Sunday, July 5, 2009

Still incredibly angry.

As the sixth week of losing my husband is right around the corner, I still find myself so incredibly angry. Angry with myself, angry at the people he was with, angry with God. I know some of you won't understand why I'm so angry at God. I went to Church with Dad today and it was our churches homecoming. 111 years. Amazing, right? It was pure torture for me. Don't get me wrong, I enjoy the people there and the atmosphere but listening to everyones testimonies on how God is so great and how He answers every prayers, made me sick. If God had answered my prayer my husband wouldn't be 6 feet under the ground. He would still be with me and my life wouldn't feel so out of control. I don't understand how God is so great, yet he just took my husband from me at 23 years old. He stole my future from me and turned my life upside down. I'm so mad. I feel like such a hypocrite for even going to church right now feeling the way I do. Everyone says it's normal, I don't know if it is or not.

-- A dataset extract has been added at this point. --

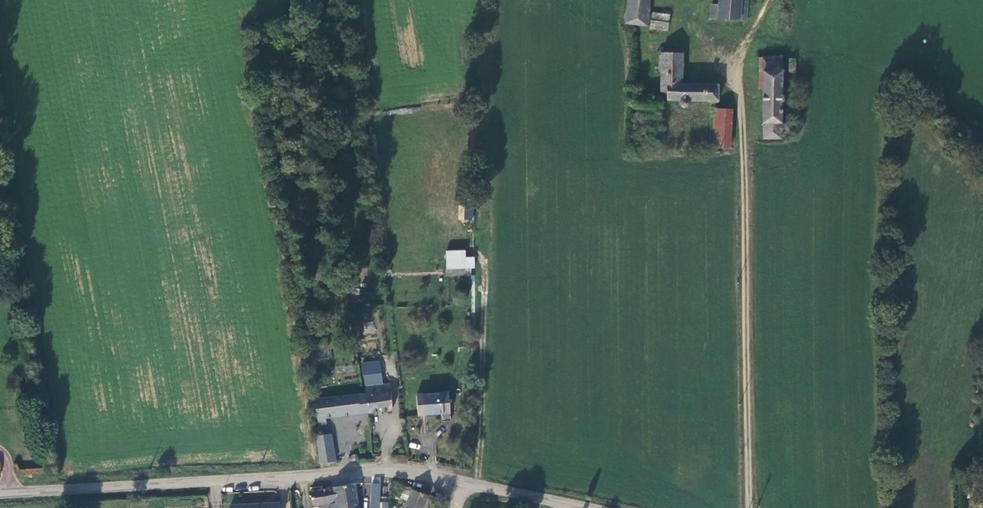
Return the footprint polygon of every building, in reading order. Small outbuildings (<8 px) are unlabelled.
[(649,0),(628,0),(625,22),(646,26),(649,0)] [(739,21),(741,2),(741,0),(721,0),(720,5),(713,5),(711,18),(739,21)] [(739,21),(747,21),(749,2),(741,2),(739,21)] [(654,13),(652,31),(668,31),(670,15),(654,13)] [(659,91),(668,92),(668,85),(683,85),(683,57),(661,56),(659,91)] [(764,136),(781,137),(782,115),(786,115),(789,113),(790,110),(789,107),(787,105),(781,104),(783,57),(760,56),(760,70),(764,70),(764,136)] [(718,88),(685,85),(683,85),(668,85),(668,92),(667,100),(680,101),(680,103),(682,105),(685,106),(687,106),(689,104),(691,101),(713,101),(717,101),(718,88)] [(712,111),(709,148),(729,149),(732,112),(712,111)] [(472,221),(474,208),(462,207),(460,220),(472,221)] [(468,261),(450,261),(449,270),(467,269),(468,261)] [(374,321),(363,322),(364,333),(375,333),(374,321)] [(330,359),(331,350),(320,349),(320,358),(330,359)] [(382,363),(365,365),(368,385),(385,383),(382,363)] [(371,411),(396,409),(394,383),(385,383),(368,385),(369,394),(371,411)] [(450,410),(448,389),(418,392),(419,413),(450,410)] [(371,411),(369,394),(320,399),(322,422),(329,421),(329,415),(371,411)] [(336,459),(333,431),(318,433),(321,460),(336,459)] [(355,482),(333,485),(337,507),(357,507),(355,482)] [(380,484),(372,483),(369,507),(373,507),(378,507),(380,484)] [(324,507),(337,507),(333,485),(310,491),(312,506),(324,504),(324,507)] [(431,495),(413,489),(406,507),(426,507),(431,495)]
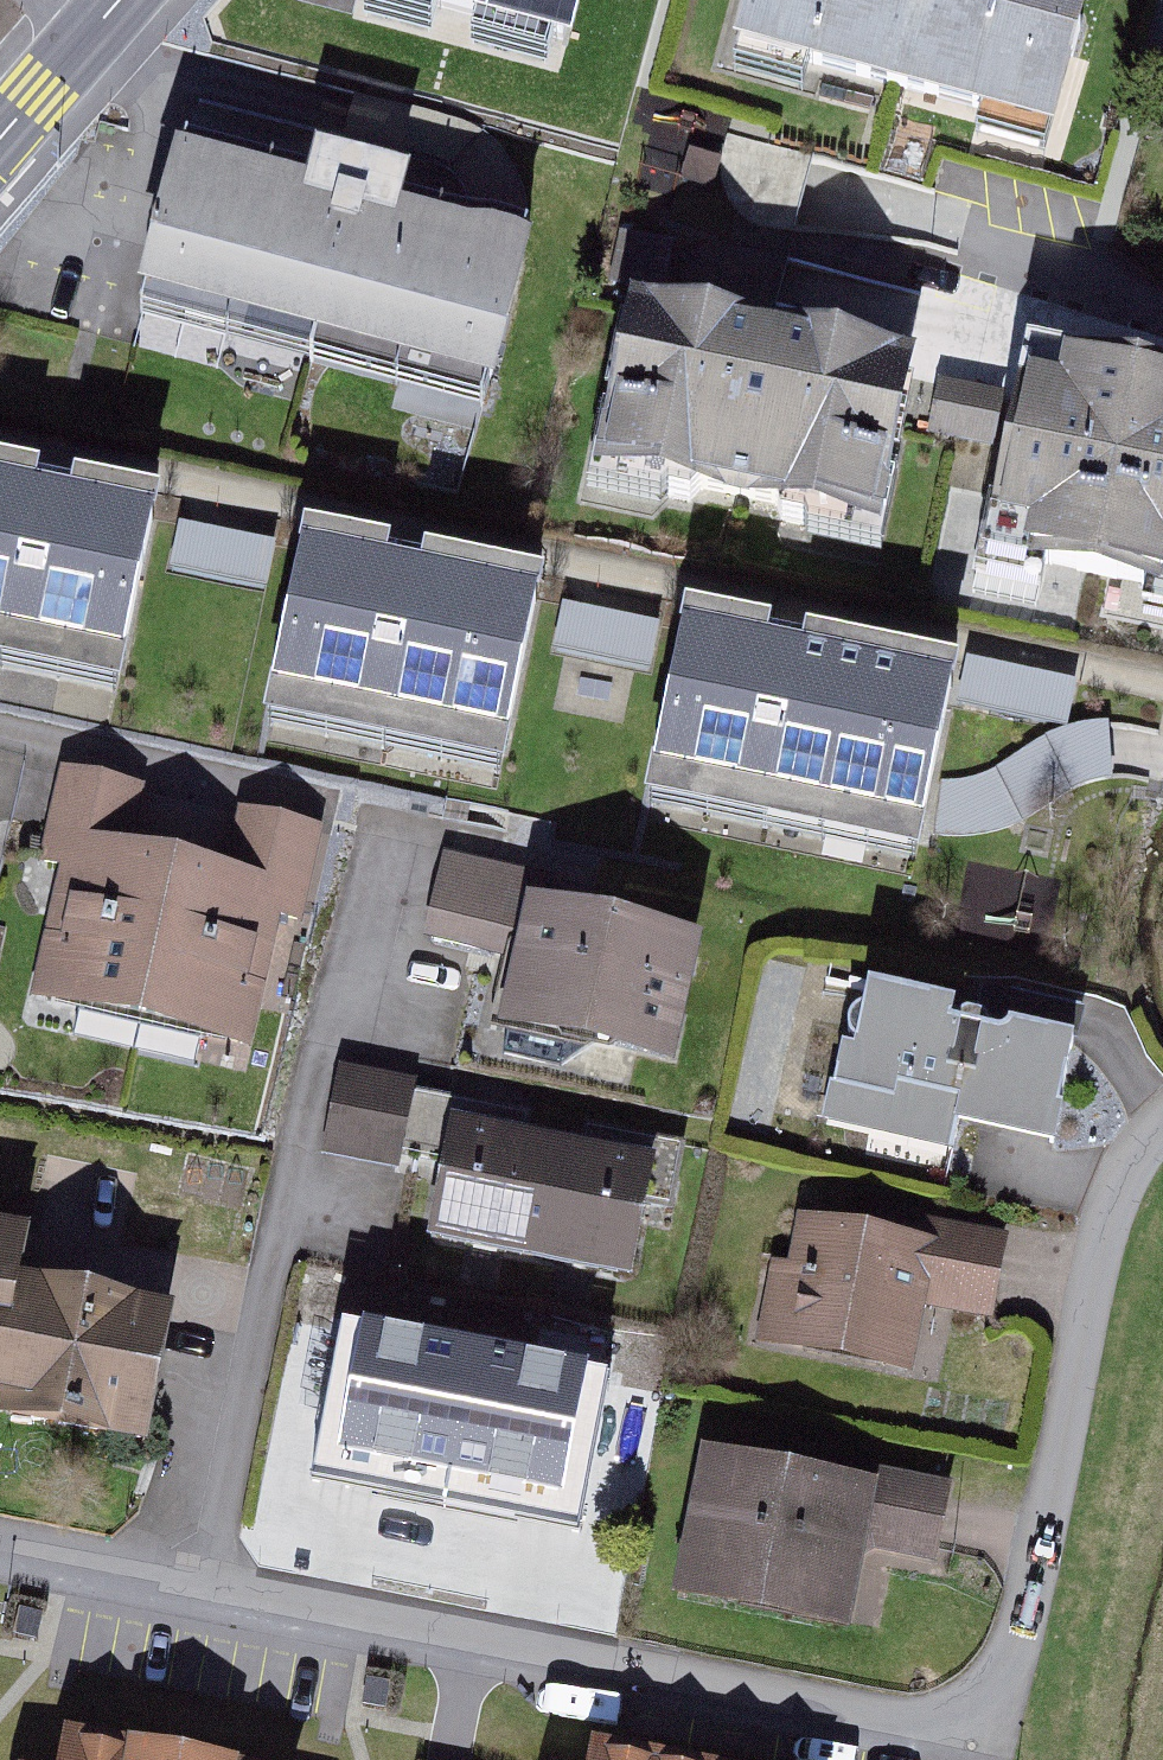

Some of you have openly expressed the fact that I should be more positive. A lot of you have. I understand you're probably tired of reading how mad, upset, or negative life is but like I said previously, my life has just been turned upside down without any notice. The one person I loved in this world more than myself was just taken from me. The person I have loved for years and helped each other through everything is suddenly gone. I know I'll see him again but just going through day to day troubles, I can't just pick up the phone and hear his voice and hear him reassuring me and telling me he loves me. I have tried, and realized he's no longer going to be on the end of the line. I feel like I no longer have any control over my life at all.. I no longer have control over my feelings. I can't sleep at night without having to take medicine to stay asleep all night, that way I don't stay awake and think of everything I could have done, should have done to still have my husband here with me. Until you lose someone this close to you, a spouse, you have no idea how it feels to have your world ripped apart and not able to do anything except try to make it day to day.

To those of you who feel this overwhelming desire to put pictures of you and my husband on your pages, you can do so.. but know that I know what type of friends you were and know that you know what type of friend you were to him. Putting a picture up of you and him will not erase the fact that you didn't help him the way you should have. I hope that it means the guilt of knowing you had a hand in leading up to his death is tearing you apart, I hope you can't sleep knowing that you could have helped him, and led him down a different path or at the least bit - tried to have helped him if you didn't succeed then that's understandable but just trying would have made losing him a little bit easier.. I have regrets that are bothering me, and feel guilty for things I had done and didn't do but atleast I have that little bit of satisfaction knowing that I did what I could to help him over the years that I did help him.

I hope that through losing him, losing this person you have so claimed to have loved will help you change your life. If it doesn't, then you really didn't love him at all, did you?

And, no, this isn't directed to anyone in particular, I'm so very sorry if you take it that way but that wasn't how it was meant to be.. and if you do take it as being directed to you then oh freaking well.

I'm a little bitter.

2 comments:

Anonymous said...

Hi Kandace. It's Kim from the chihuahua board. I read this several times, and I think I can actually hear the hurt in your typing. You really have a way of writing that gets through. It's heartbreaking ...

Anyway, I just wanted you to know I'm thinking of you.
xoxoxox
Kim

Angela said...

Kandice

There is not much I can say that can help ease your pain. I have no idea what you are going through but please know you are in my thoughts and prayers. Take it one day at a time and work through it on your own time not someone else's time.

As for being's angry it is normal. When my dad passed away in 2005 I was very angry that my prayers were not answered and that he lost his fight with cancer. I lost a cousin in 1997 he was 16 and was killed with 3 of his friends his brother survived and was the driver. His sister was very angry with God and stopped going to church. It is normal to be angry so don't worry about being angry. I know it's not the same as losing a spouse but the anger is normal.

Ok not sure if that made since or not. I know what I am thinking just having trouble typing it.

Hang in there. Sending you lots of cyber hugs.